Aucune mention au palmarès des grandes oeuvres politiques (sauf le film de Haroun, prix du jury) sur l'Irak, l'Algérie, la Russie, l'Amérique.
Le jury présidé par le peu engagé Tim Burton a fait preuve d'amnésie sur ce point. Mais il a choisi un beau film thaïlandais, Oncle Boonmee, l'Homme qui se souvient des ses vies antérieures, un sujet écolo-bouddhiste, très soucieux de la nature très belle de la jungle de Thaïlande avec ses forêts, ses cascades d'eau, ses grottes et ses espèces très rares.
On dirait qu'un Bouddha s'est sauvé de Bangkok en flammes pour atterrir sur la Croisette. L'auteur même de ce film Apichatpong Weerasthakul ressemble étrangement à ces moines vêtus de robes safran qu'on croise dans les rues de Bangkok.
Il montre dans son film un homme mourant qui traverse la jungle avec sa famille jusqu'à la grotte, lieu de naissance de sa première vie...
C'est donc un récit tout à fait synchrone avec la philosophie bouddhiste, selon laquelle la vie et la mort, c'est une succession de cycles dans laquelle les êtres vivants renaissent sous diverses formes : singes, poissons, buffles, insectes, etc...

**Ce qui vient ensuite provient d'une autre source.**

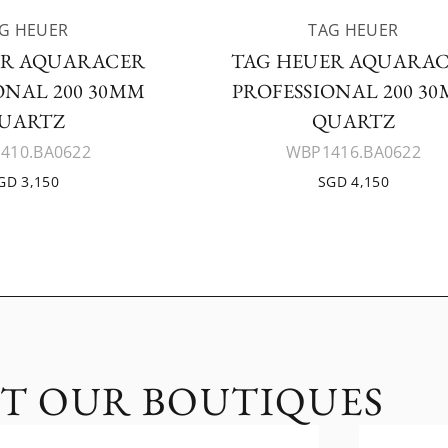
G HEUER
TAG HEUER
ER AQUARACER
TAG HEUER AQUARA
ONAL 200 30MM
PROFESSIONAL 200 3
UARTZ
QUARTZ
410.BA0622
WBP1416.BA0622
GD 3,150
SGD 4,150
IT OUR BOUTIQUES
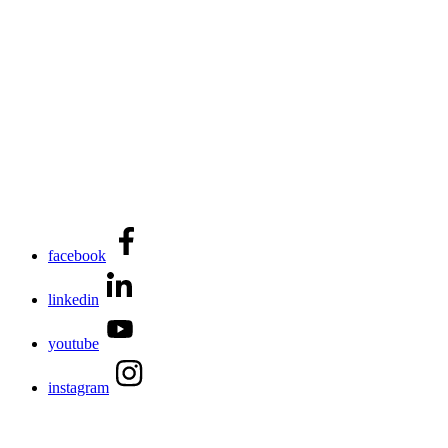
facebook
linkedin
youtube
instagram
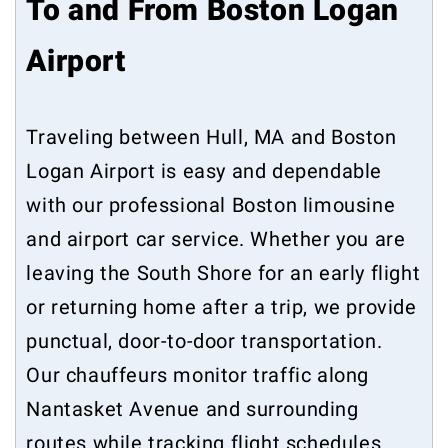
To and From Boston Logan
Airport
Traveling between Hull, MA and Boston
Logan Airport is easy and dependable
with our professional Boston limousine
and airport car service. Whether you are
leaving the South Shore for an early flight
or returning home after a trip, we provide
punctual, door-to-door transportation.
Our chauffeurs monitor traffic along
Nantasket Avenue and surrounding
routes while tracking flight schedules.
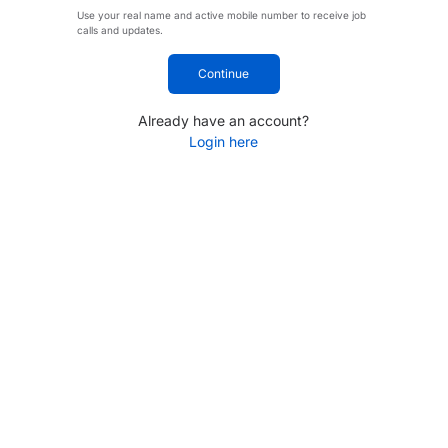
Use your real name and active mobile number to receive job
calls and updates.
Continue
Already have an account?
Login here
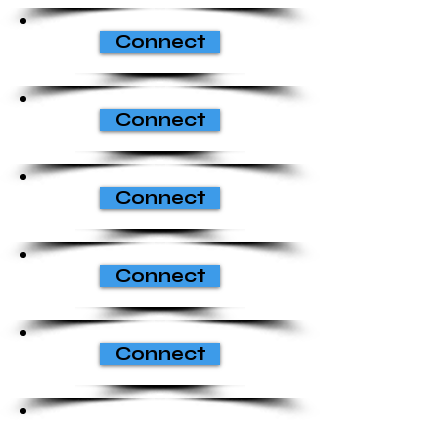
Connect
Connect
Connect
Connect
Connect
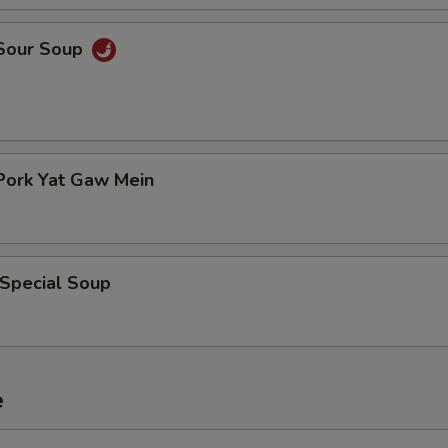
 Sour Soup
Pork Yat Gaw Mein
 Special Soup
e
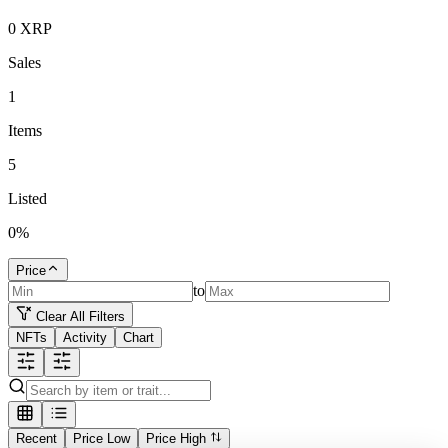
0
XRP
Sales
1
Items
5
Listed
0
%
Price
to
Clear All Filters
NFTs
Activity
Chart
Recent
Price Low
Price High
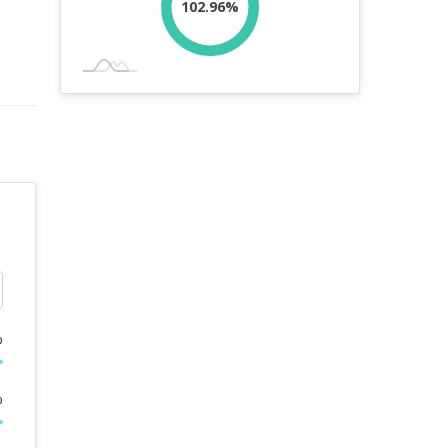
102.96%
%
%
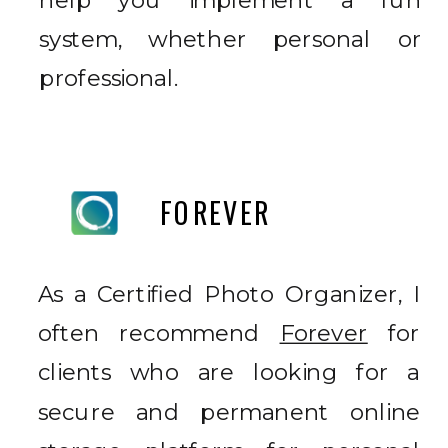
help you implement a fun
system, whether personal or
professional.
FOREVER
As a Certified Photo Organizer, I
often recommend
Forever
for
clients who are looking for a
secure and permanent online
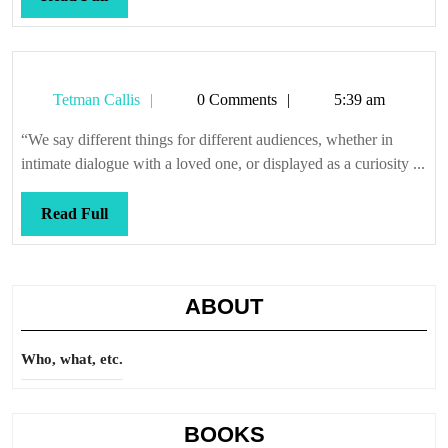
Full
Tetman
Tetman Callis
0 Comments
5:39 am
Callis
“We say different things for different audiences, whether in
intimate dialogue with a loved one, or displayed as a curiosity ...
Read
Read Full
Full
ABOUT
Who, what, etc.
BOOKS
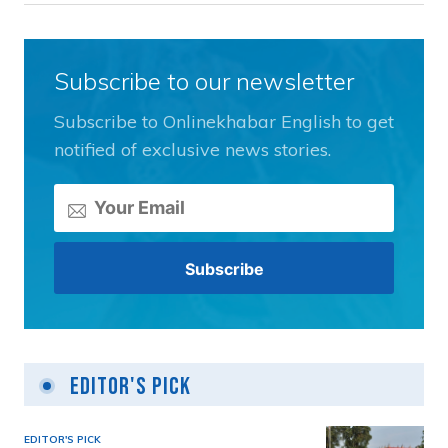
Subscribe to our newsletter
Subscribe to Onlinekhabar English to get
notified of exclusive news stories.
Editor's Pick
EDITOR'S PICK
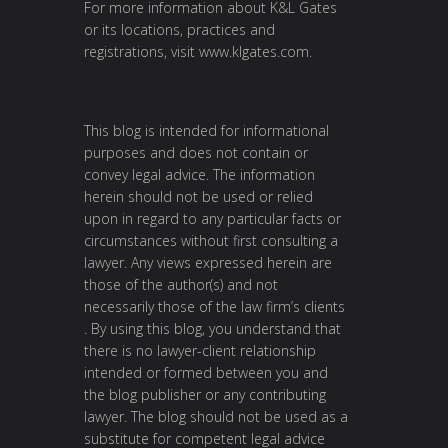
For more information about K&L Gates
or its locations, practices and
registrations, visit
www.klgates.com
.
This blog is intended for informational
purposes and does not contain or
convey legal advice. The information
herein should not be used or relied
upon in regard to any particular facts or
circumstances without first consulting a
lawyer. Any views expressed herein are
those of the author(s) and not
necessarily those of the law firm’s clients
. By using this blog, you understand that
there is no lawyer-client relationship
intended or formed between you and
the blog publisher or any contributing
lawyer. The blog should not be used as a
substitute for competent legal advice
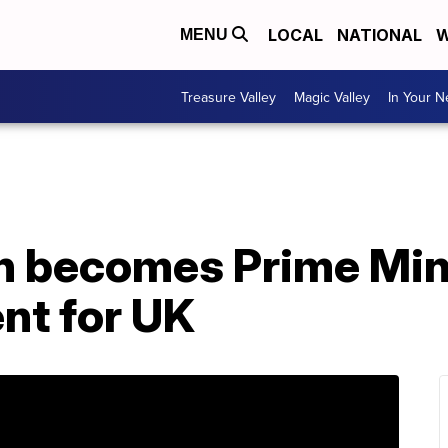
LOCAL
NATIONAL
W
MENU
Treasure Valley
Magic Valley
In Your 
n becomes Prime Mini
nt for UK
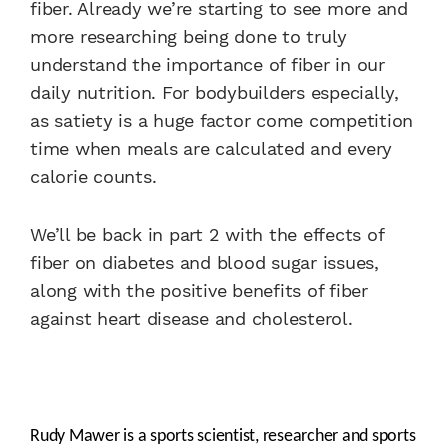
fiber. Already we’re starting to see more and
more researching being done to truly
understand the importance of fiber in our
daily nutrition. For bodybuilders especially,
as satiety is a huge factor come competition
time when meals are calculated and every
calorie counts.
We’ll be back in part 2 with the effects of
fiber on diabetes and blood sugar issues,
along with the positive benefits of fiber
against heart disease and cholesterol.
Rudy Mawer is a sports scientist, researcher and sports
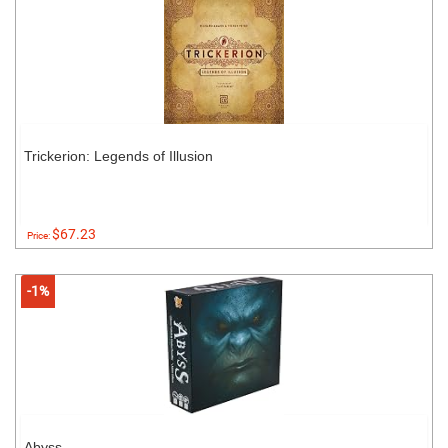
Trickerion: Legends of Illusion
$67.23
Price:
-1%
Abyss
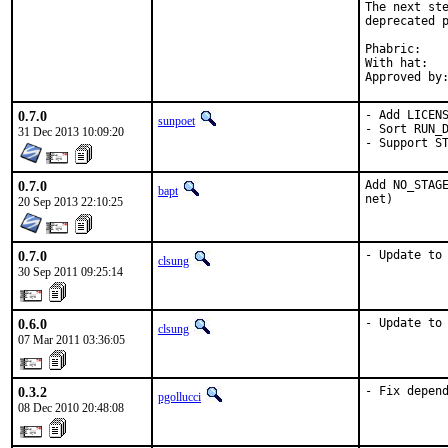
The next ste
deprecated p
Phabric:	D591

With hat:	ruby

0.7.0
- Add LICENS
sunpoet
- Sort RUN_D
31 Dec 2013 10:09:20
- Support S
0.7.0
Add NO_STAGE
bapt
net)
20 Sep 2013 22:10:25
0.7.0
- Update to
clsung
30 Sep 2011 09:25:14
0.6.0
- Update to
clsung
07 Mar 2011 03:36:05
0.3.2
- Fix depen
pgollucci
08 Dec 2010 20:48:08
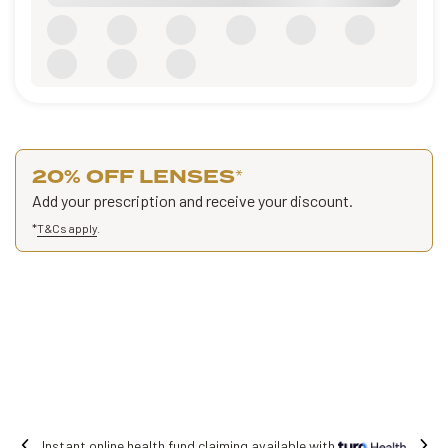
20% OFF LENSES
*
Add your prescription and receive your discount.
*
T&Cs apply
.
Free shipping on all orders.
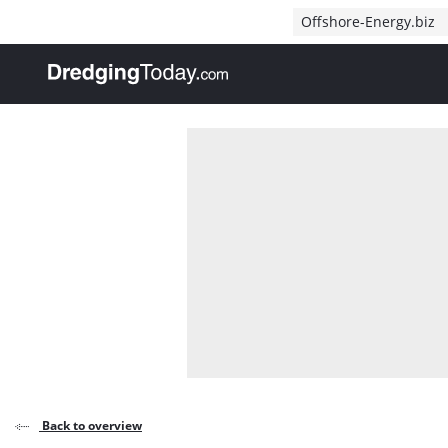
Direct naar inhoud
Offshore-Energy.biz
, go to home
Back to overview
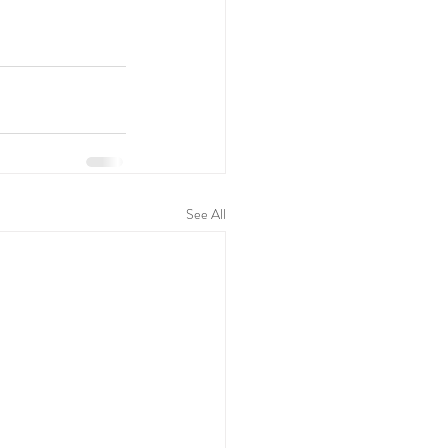
See All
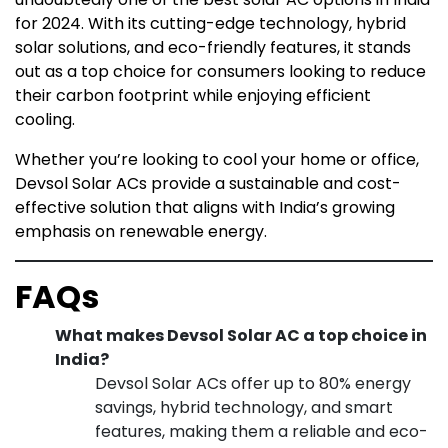
for 2024. With its cutting-edge technology, hybrid
solar solutions, and eco-friendly features, it stands
out as a top choice for consumers looking to reduce
their carbon footprint while enjoying efficient
cooling.
Whether you’re looking to cool your home or office,
Devsol Solar ACs provide a sustainable and cost-
effective solution that aligns with India’s growing
emphasis on renewable energy.
FAQs
What makes Devsol Solar AC a top choice in
India?
Devsol Solar ACs offer up to 80% energy
savings, hybrid technology, and smart
features, making them a reliable and eco-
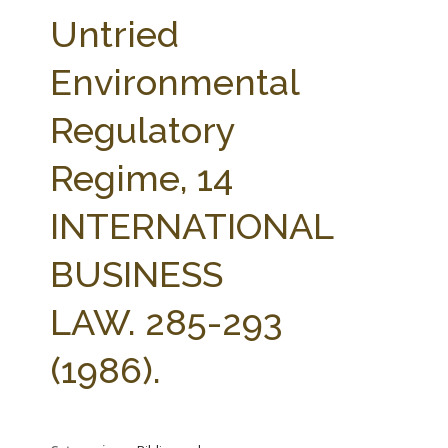
FARM BILL RESOURCES
AG LAW REPORTER
Untried
AG LAW BIBLIOGRAPHY
GENERAL RESOURCES
Environmental
Regulatory
Regime, 14
INTERNATIONAL
BUSINESS
LAW. 285-293
(1986).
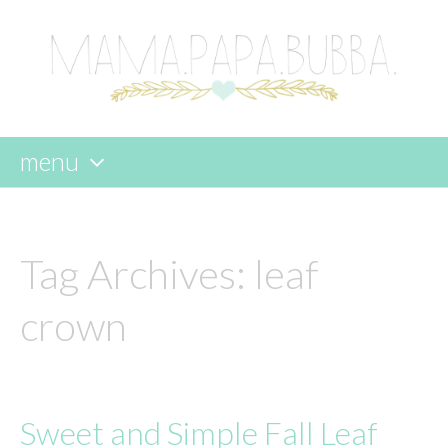
menu
skip
to
content
Tag Archives:
leaf
crown
Sweet and Simple Fall Leaf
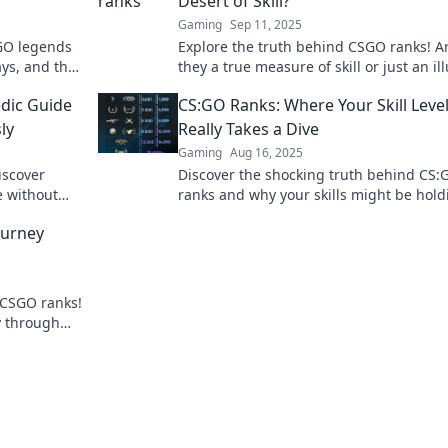
Desert of Skill?
Gaming
Sep 11, 2025
GO legends
Explore the truth behind CSGO ranks! A
ays, and the
they a true measure of skill or just an il
ever before!
Dive in and find out!
dic Guide
CS:GO Ranks: Where Your Skill Leve
ly
Really Takes a Dive
Gaming
Aug 16, 2025
iscover
Discover the shocking truth behind CS:
e without
ranks and why your skills might be hold
!
you back! Dive into the detailed breakd
ourney
now!
 CSGO ranks!
y through
gameplay!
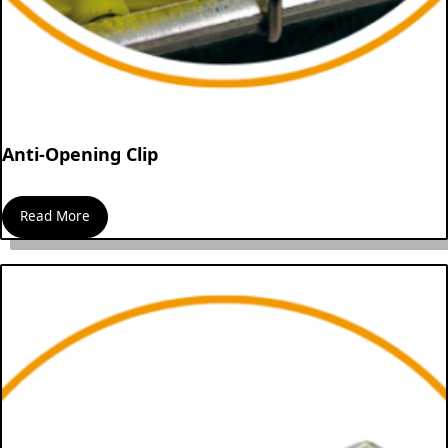
Anti-Opening Clip
Read More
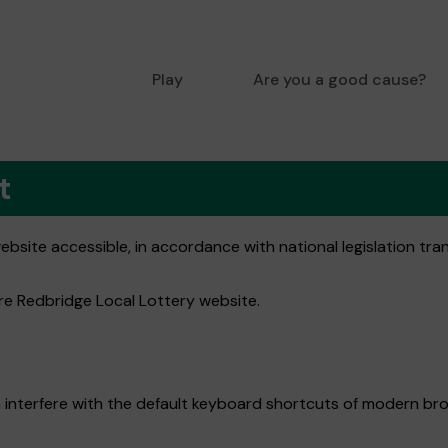
Play
Are you a good cause?
t
bsite accessible, in accordance with national legislation tra
ire Redbridge Local Lottery website.
 interfere with the default keyboard shortcuts of modern bro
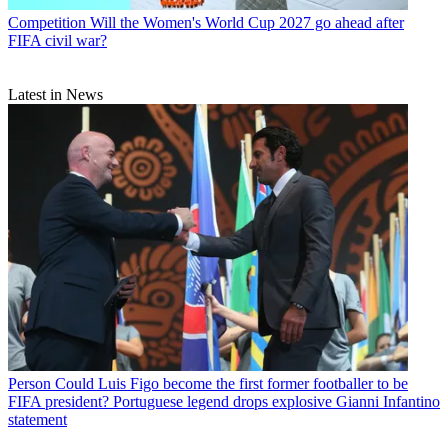
Competition
Will the Women's World Cup 2027 go ahead after
FIFA civil war?
Latest in News
Person
Could Luis Figo become the first former footballer to be
FIFA president? Portuguese legend drops explosive Gianni Infantino
statement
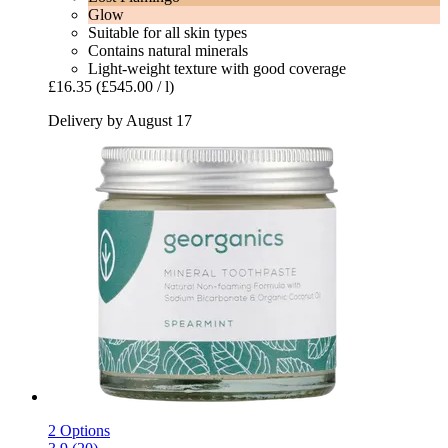
Glow
Suitable for all skin types
Contains natural minerals
Light-weight texture with good coverage
£16.35
(£545.00 / l)
Delivery by August 17
2 Options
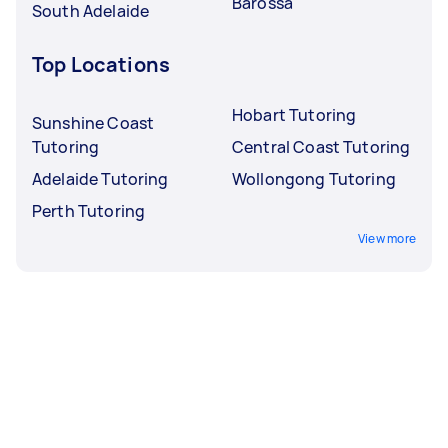
Barossa
South Adelaide
Top Locations
Hobart Tutoring
Sunshine Coast
Tutoring
Central Coast Tutoring
Adelaide Tutoring
Wollongong Tutoring
Perth Tutoring
View more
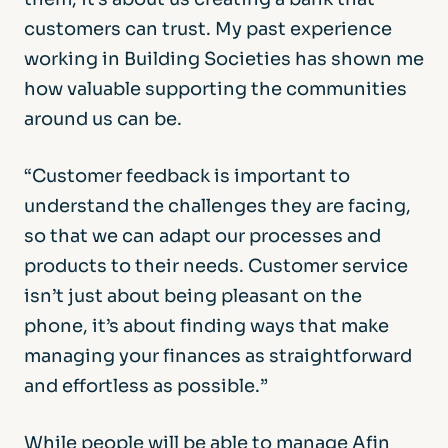
customers can trust. My past experience
working in Building Societies has shown me
how valuable supporting the communities
around us can be.
“Customer feedback is important to
understand the challenges they are facing,
so that we can adapt our processes and
products to their needs. Customer service
isn’t just about being pleasant on the
phone, it’s about finding ways that make
managing your finances as straightforward
and effortless as possible.”
While people will be able to manage Afin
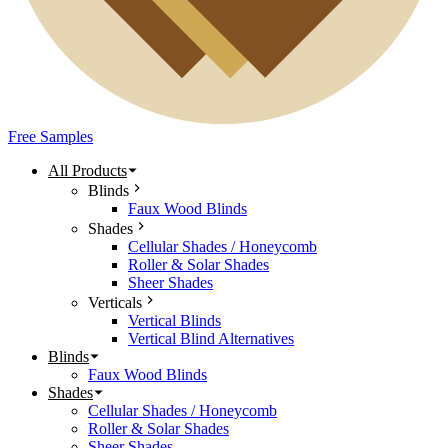
Free Samples
All Products
Blinds
Faux Wood Blinds
Shades
Cellular Shades / Honeycomb
Roller & Solar Shades
Sheer Shades
Verticals
Vertical Blinds
Vertical Blind Alternatives
Blinds
Faux Wood Blinds
Shades
Cellular Shades / Honeycomb
Roller & Solar Shades
Sheer Shades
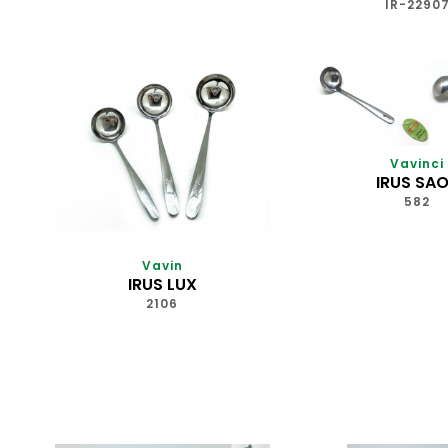
IR-2290
Vavinci
IRUS SA
582
Vavin
IRUS LUX
2106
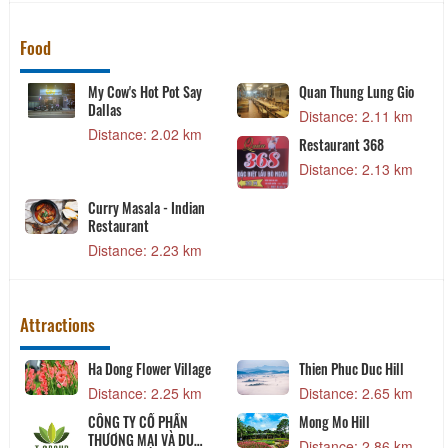
Food
My Cow's Hot Pot Say
Quan Thung Lung Gio
Dallas
Distance: 2.11 km
Distance: 2.02 km
Restaurant 368
Distance: 2.13 km
Curry Masala - Indian
Restaurant
Distance: 2.23 km
Attractions
Ha Dong Flower Village
Thien Phuc Duc Hill
Distance: 2.25 km
Distance: 2.65 km
CÔNG TY CỔ PHẦN
Mong Mo Hill
THƯƠNG MẠI VÀ DU
Distance: 2.86 km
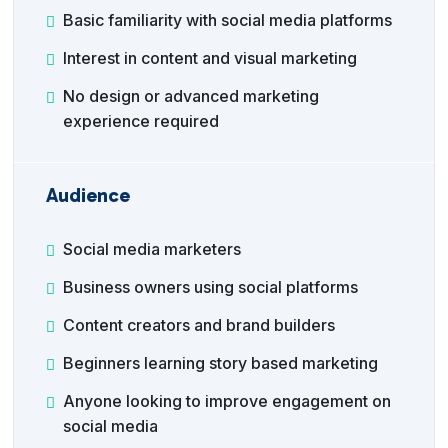
Basic familiarity with social media platforms
Interest in content and visual marketing
No design or advanced marketing
experience required
Audience
Social media marketers
Business owners using social platforms
Content creators and brand builders
Beginners learning story based marketing
Anyone looking to improve engagement on
social media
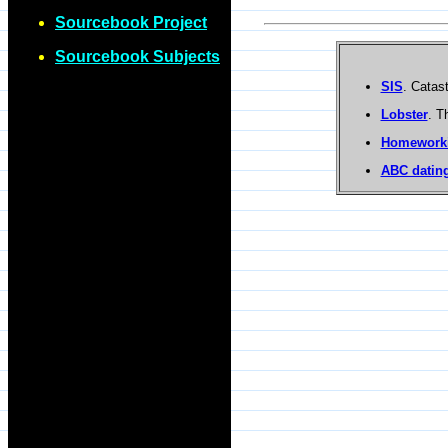
Sourcebook Project
Sourcebook Subjects
SIS
. Catas
Lobster
. T
Homework
ABC dating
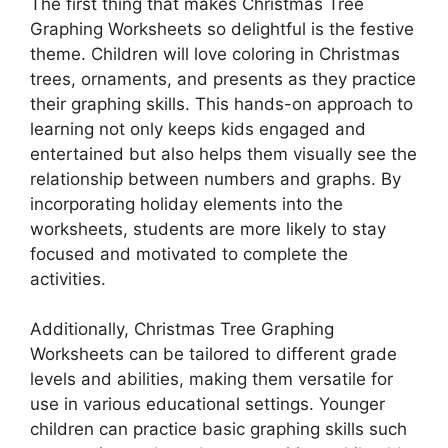
The first thing that makes Christmas Tree
Graphing Worksheets so delightful is the festive
theme. Children will love coloring in Christmas
trees, ornaments, and presents as they practice
their graphing skills. This hands-on approach to
learning not only keeps kids engaged and
entertained but also helps them visually see the
relationship between numbers and graphs. By
incorporating holiday elements into the
worksheets, students are more likely to stay
focused and motivated to complete the
activities.
Additionally, Christmas Tree Graphing
Worksheets can be tailored to different grade
levels and abilities, making them versatile for
use in various educational settings. Younger
children can practice basic graphing skills such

L'homme appelle sa famille autour de lui pour l'assister dans son passage d'une vie à une autre, sachant qu'il va renaître sous une autre forme. Et à cet instant précis du film apparaît le fantôme de sa femme morte dix ans auparavant et de son neveu transformé en singe.
La mise en scène certes très lente, rythmée par la progression de la maladie et l'attente de la mort, est tout de même originale, secrète et mystérieuse comme la forêt autour avec ses bruits étranges, ses sons, ses voix et ses bourdonnements. Comme toute l'effervescence de la jungle.
Oncle Boonmee explique qu'il a été militaire, un soldat perdu et qu'il a tué beaucoup de communistes au Laos et au Vietnam. Il regrette cela, puisque le bouddhisme enseigne que la réincarnation dépend des bons actes dans les vies antérieures.
Cette surprenante Palme d'Or a beaucoup partagé le Festival de Cannes, avec des pour et des contre. Mais le palmarès de Cannes est toujours inattendu, c'est simplement le fruit de la subjectivité des membres du jury. On ne pouvait pas croire finalement que Tim Burton s'intéresse à Hors La Loi... Xavier Beauvois en revanche a bien mérité son Grand Prix pour son film profond et sérieux sur les moines. De même que Juliette Binoche son prix ; si seulement le jury avait associé aussi Chafiaa Boudraâ pour ce prix d'interprétation.
Le prochain Festival de Cannes se déroulera du 11 au 22 Mai 2011.